Collateral/Security: The property which the lender can sell to repay the loan if the borrower does not keep up the mortgage payments.
Completion: The final legal transfer of ownership of the property. Upon receipt of the funds by the seller, the purchaser gains the legal right to the property, together with rights of occupation.
Completion Statement: A statement prepared by your Solicitor detailing all monies received and payable by your solicitor on your behalf
Content Insurance: This provides insurance cover for all your personal belongings against theft, damages, etc.
Contract: A legal agreement between the sellers and the buyer, the terms of which are binding upon exchange of contracts. It must be signed by both parties.
Covenants:Legally binding conditions forming part of the title deeds, concerning what you may or may not do with the property and land.
Conveyancer/Conveyancing: A solicitor or licensed conveyancer dealing with the legal aspects of buying or selling land/property. Conveyancing is the legal work involved in the sale and purchase of land/property.

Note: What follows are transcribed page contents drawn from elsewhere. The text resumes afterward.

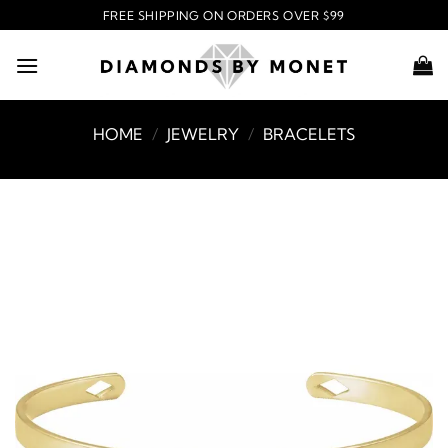
Skip
FREE SHIPPING ON ORDERS OVER $99
to
content
HOME
/
JEWELRY
/
BRACELETS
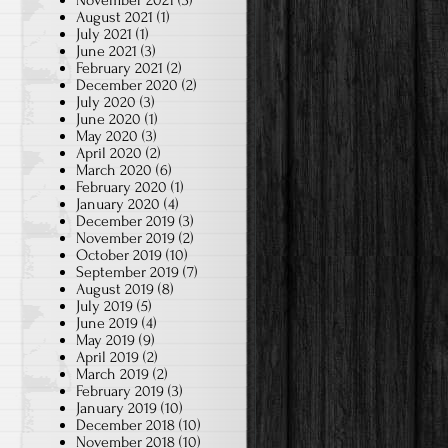
November 2021
(3)
August 2021
(1)
July 2021
(1)
June 2021
(3)
February 2021
(2)
December 2020
(2)
July 2020
(3)
June 2020
(1)
May 2020
(3)
April 2020
(2)
March 2020
(6)
February 2020
(1)
January 2020
(4)
December 2019
(3)
November 2019
(2)
October 2019
(10)
September 2019
(7)
August 2019
(8)
July 2019
(5)
June 2019
(4)
May 2019
(9)
April 2019
(2)
March 2019
(2)
February 2019
(3)
January 2019
(10)
December 2018
(10)
November 2018
(10)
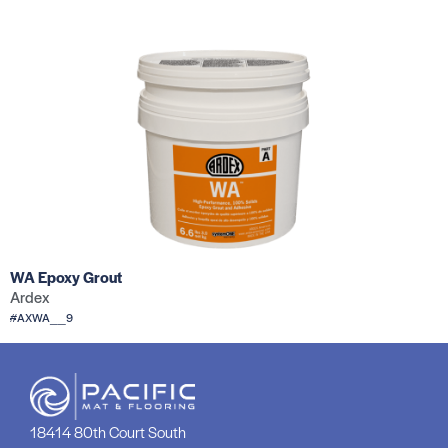
WA Epoxy Grout
Ardex
#AXWA__9
18414 80th Court South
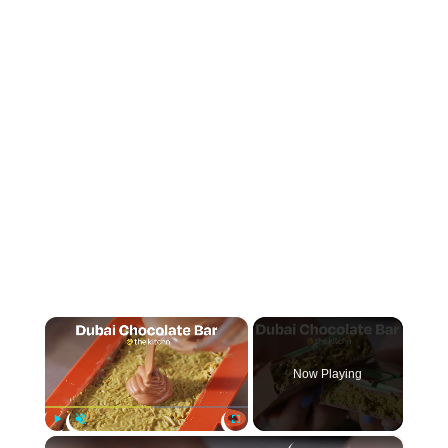
×
Now Playing
×
Play
Unmute
Fullscreen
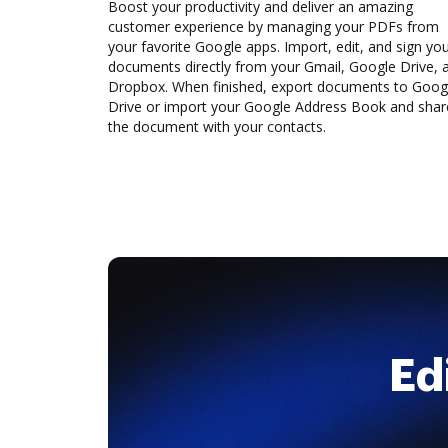
Boost your productivity and deliver an amazing
customer experience by managing your PDFs from
your favorite Google apps. Import, edit, and sign yo
documents directly from your Gmail, Google Drive, 
Dropbox. When finished, export documents to Goog
Drive or import your Google Address Book and shar
the document with your contacts.
Ed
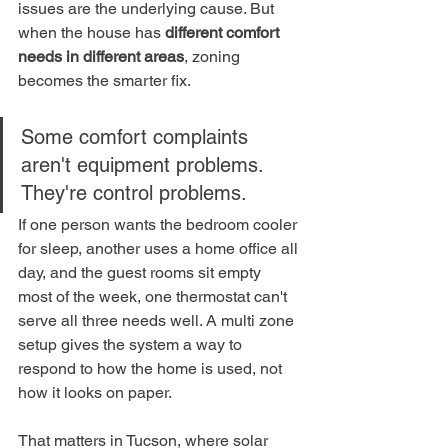
issues are the underlying cause. But 
when the house has 
different comfort 
needs in different areas
, zoning 
becomes the smarter fix.
Some comfort complaints 
aren't equipment problems. 
They're control problems.
If one person wants the bedroom cooler 
for sleep, another uses a home office all 
day, and the guest rooms sit empty 
most of the week, one thermostat can't 
serve all three needs well. A multi zone 
setup gives the system a way to 
respond to how the home is used, not 
how it looks on paper.
That matters in Tucson, where solar 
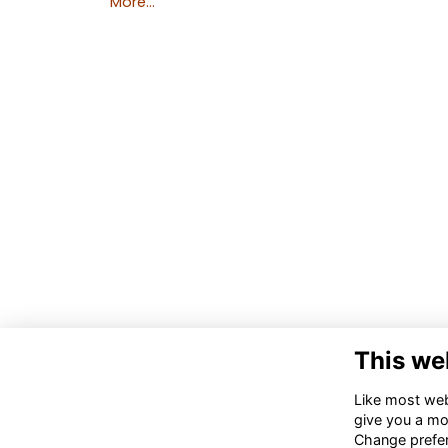
More...
This we
Like most webs
give you a mo
Change prefe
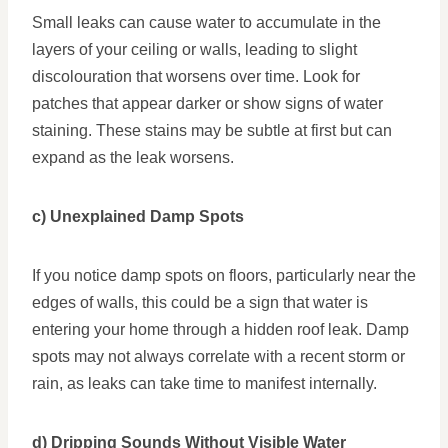
Small leaks can cause water to accumulate in the
layers of your ceiling or walls, leading to slight
discolouration that worsens over time. Look for
patches that appear darker or show signs of water
staining. These stains may be subtle at first but can
expand as the leak worsens.
c) Unexplained Damp Spots
If you notice damp spots on floors, particularly near the
edges of walls, this could be a sign that water is
entering your home through a hidden roof leak. Damp
spots may not always correlate with a recent storm or
rain, as leaks can take time to manifest internally.
d) Dripping Sounds Without Visible Water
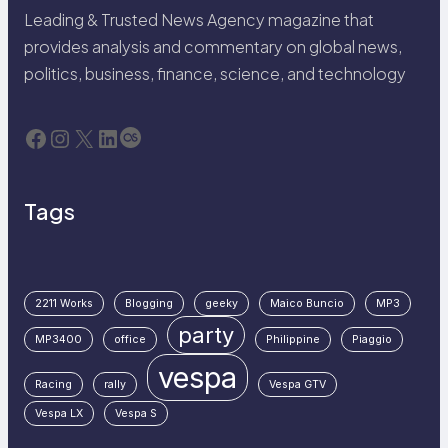
Leading & Trusted News Agency magazine that
provides analysis and commentary on global news,
politics, business, finance, science, and technology
Facebook
Instagram
X
LinkedIn
Last.fm
Tags
2211 Works
Blogging
geeky
Maico Buncio
MP3
party
MP3400
office
Philippine
Piaggio
vespa
Racing
rally
Vespa GTV
Vespa LX
Vespa S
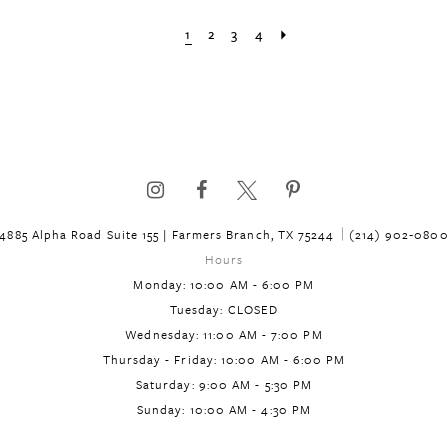
List
List
1
2
3
4
#e379f0e518
#cd942875
to
to
end
end
4885 Alpha Road Suite 155 | Farmers Branch, TX 75244
(214) 902‑080
Hours
Monday: 10:00 AM - 6:00 PM
Tuesday: CLOSED
Wednesday: 11:00 AM - 7:00 PM
Thursday - Friday: 10:00 AM - 6:00 PM
Saturday: 9:00 AM - 5:30 PM
Sunday: 10:00 AM - 4:30 PM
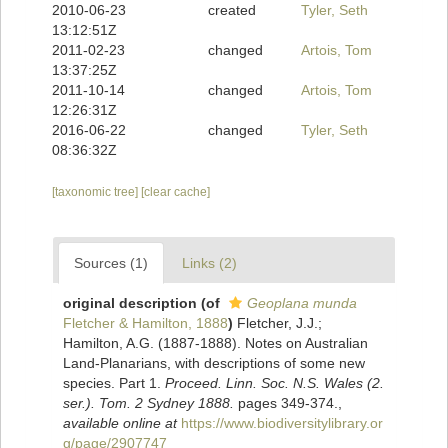
2010-06-23
created
Tyler, Seth
13:12:51Z
2011-02-23
changed
Artois, Tom
13:37:25Z
2011-10-14
changed
Artois, Tom
12:26:31Z
2016-06-22
changed
Tyler, Seth
08:36:32Z
[taxonomic tree]
[clear cache]
Sources (1)
Links (2)
original description
(of
Geoplana munda
Fletcher & Hamilton, 1888
)
Fletcher, J.J.;
Hamilton, A.G. (1887-1888). Notes on Australian
Land-Planarians, with descriptions of some new
species. Part 1.
Proceed. Linn. Soc. N.S. Wales (2.
ser.). Tom. 2 Sydney 1888.
pages 349-374.
,
available online at
https://www.biodiversitylibrary.or
g/page/2907747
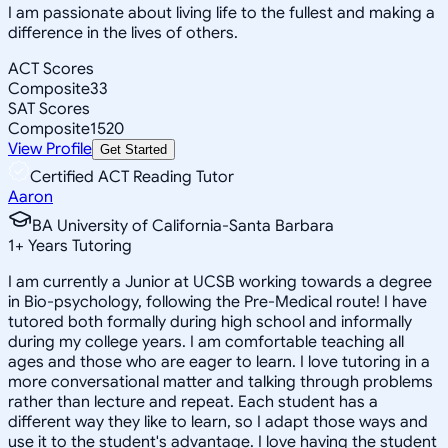
I am passionate about living life to the fullest and making a
difference in the lives of others.
ACT Scores
Composite
33
SAT Scores
Composite
1520
View Profile
Get Started
Certified ACT Reading Tutor
Aaron
BA University of California-Santa Barbara
1
+
Years Tutoring
I am currently a Junior at UCSB working towards a degree
in Bio-psychology, following the Pre-Medical route! I have
tutored both formally during high school and informally
during my college years. I am comfortable teaching all
ages and those who are eager to learn. I love tutoring in a
more conversational matter and talking through problems
rather than lecture and repeat. Each student has a
different way they like to learn, so I adapt those ways and
use it to the student's advantage. I love having the student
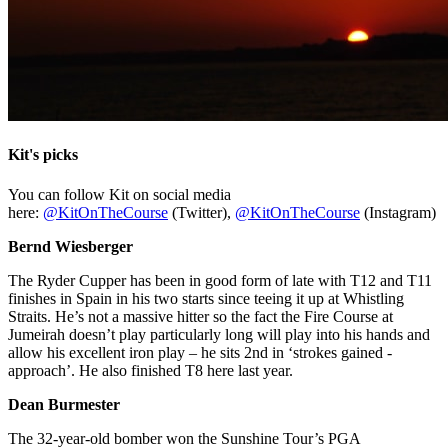
Kit's picks
You can follow Kit on social media
here:
@KitOnTheCourse
(Twitter),
@KitOnTheCourse
(Instagram)
Bernd Wiesberger
The Ryder Cupper has been in good form of late with T12 and T11
finishes in Spain in his two starts since teeing it up at Whistling
Straits. He’s not a massive hitter so the fact the Fire Course at
Jumeirah doesn’t play particularly long will play into his hands and
allow his excellent iron play – he sits 2nd in ‘strokes gained -
approach’. He also finished T8 here last year.
Dean Burmester
The 32-year-old bomber won the Sunshine Tour’s PGA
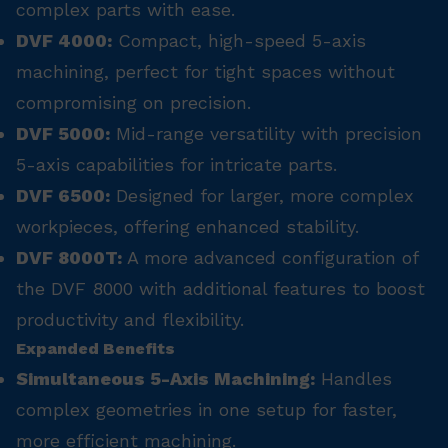
complex parts with ease.
DVF 4000:
Compact, high-speed 5-axis
machining, perfect for tight spaces without
compromising on precision.
DVF 5000:
Mid-range versatility with precision
5-axis capabilities for intricate parts.
DVF 6500:
Designed for larger, more complex
workpieces, offering enhanced stability.
DVF 8000T:
A more advanced configuration of
the DVF 8000 with additional features to boost
productivity and flexibility.
Expanded Benefits
Simultaneous 5-Axis Machining:
Handles
complex geometries in one setup for faster,
more efficient machining.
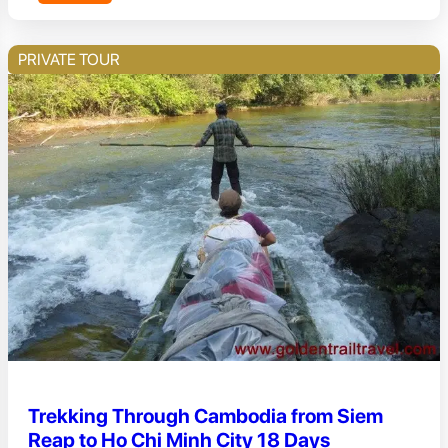
PRIVATE TOUR
Trekking Through Cambodia from Siem
Reap to Ho Chi Minh City 18 Days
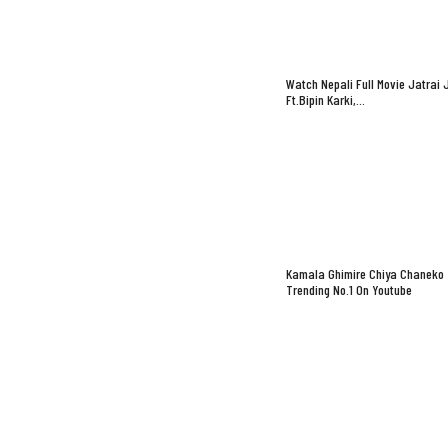
Watch Nepali Full Movie Jatrai 
Ft.Bipin Karki,…
Kamala Ghimire Chiya Chaneko
Trending No.1 On Youtube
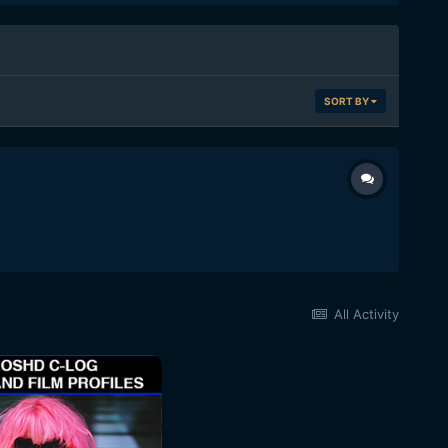
SORT BY
All Activity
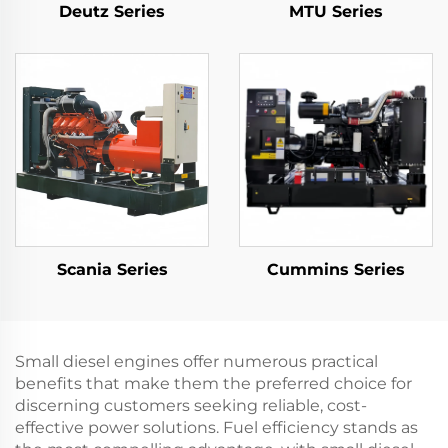
Deutz Series
MTU Series
Scania Series
Cummins Series
Small diesel engines offer numerous practical
benefits that make them the preferred choice for
discerning customers seeking reliable, cost-
effective power solutions. Fuel efficiency stands as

Deposit: The deposit paid, normally 10% towards the total price of the property, is payable on exchange of contracts.
Energy Performance Certificate Every home put on the market, no matter what size must have an Energy Performance Certificate.
Environmental Search: Will show the level of risk from flooding, landfill, radon gas, and other such issues.
Exchange of Contracts: The point when both the buyer and the seller become legally bound to the transaction by the terms of the contract. The buyer's buildings insurance should start from this date.
Freehold: Outright ownership of the property and the land on which it stands.
Gazumping: When the seller accepts an offer, but then accepts a higher offer from someone else, before exchange of contracts.
Gazundering: Where the buyer having agreed a price at the outset of the transaction seeks to reduce it immediately prior to the exchange of contracts
Ground Rent: An annual charge payable by leaseholders to the freeholder.
Guarantor: A person who promises they will pay the borrower's debt, if the borrower fails to do so.
Home-buyer's Survey: A less expensive report than a full building survey prepared by a surveyor and paid for by the purchaser.
Land Charges Search: A search against the seller and predecessors in title when the title of the property has not yet been registered at HM Land Registry.
Land Registry Search: A search made by the buyer's solicitor to protect the interest of the buyer/his lender until the title to the property is registered.
Land Registry Fee: A standard fee paid to the Land Registry to register the change in ownership on the charge/land certificate.
Leasehold: The right to possession, but not ownership, of a property for an agreed period of time, e.g. 99 years. Ultimate ownership remains with the freeholder.
Lender / Mortgagee: The bank/building society where you have your mortgage.
Lessee / Lessor: The lessee is the person to whom a lease is granted - a tenant. The lessor is the person who grants the lease, - the Landlord.
Life Assurance: An insurance policy that pays a lump sum on the death of the assured life.
Local Authority Search: Questions asked by your Solicitor of the local authority regarding e.g. plans for new roads and planning permissions for any building work previously carried out on the property.
Mortgage: It has a specific meaning in law but has come to mean a loan to purchase a property with the property as security.
Mortgage Deed: Required by the bank or building society to secure their loan against the value of the property. All purchasers requiring a loan must sign this document.
Mortgagor: The buyer who has taken out a mortgage.
Office Copy Entries: An official copy of the registered title provided to the buyer's solicitors, at the expense of the seller.
Rentcharge: Some Freehold Properties are subject to a small annual sum payable to the person having the benefit of the rentcharge, which in some instances can be redeemed.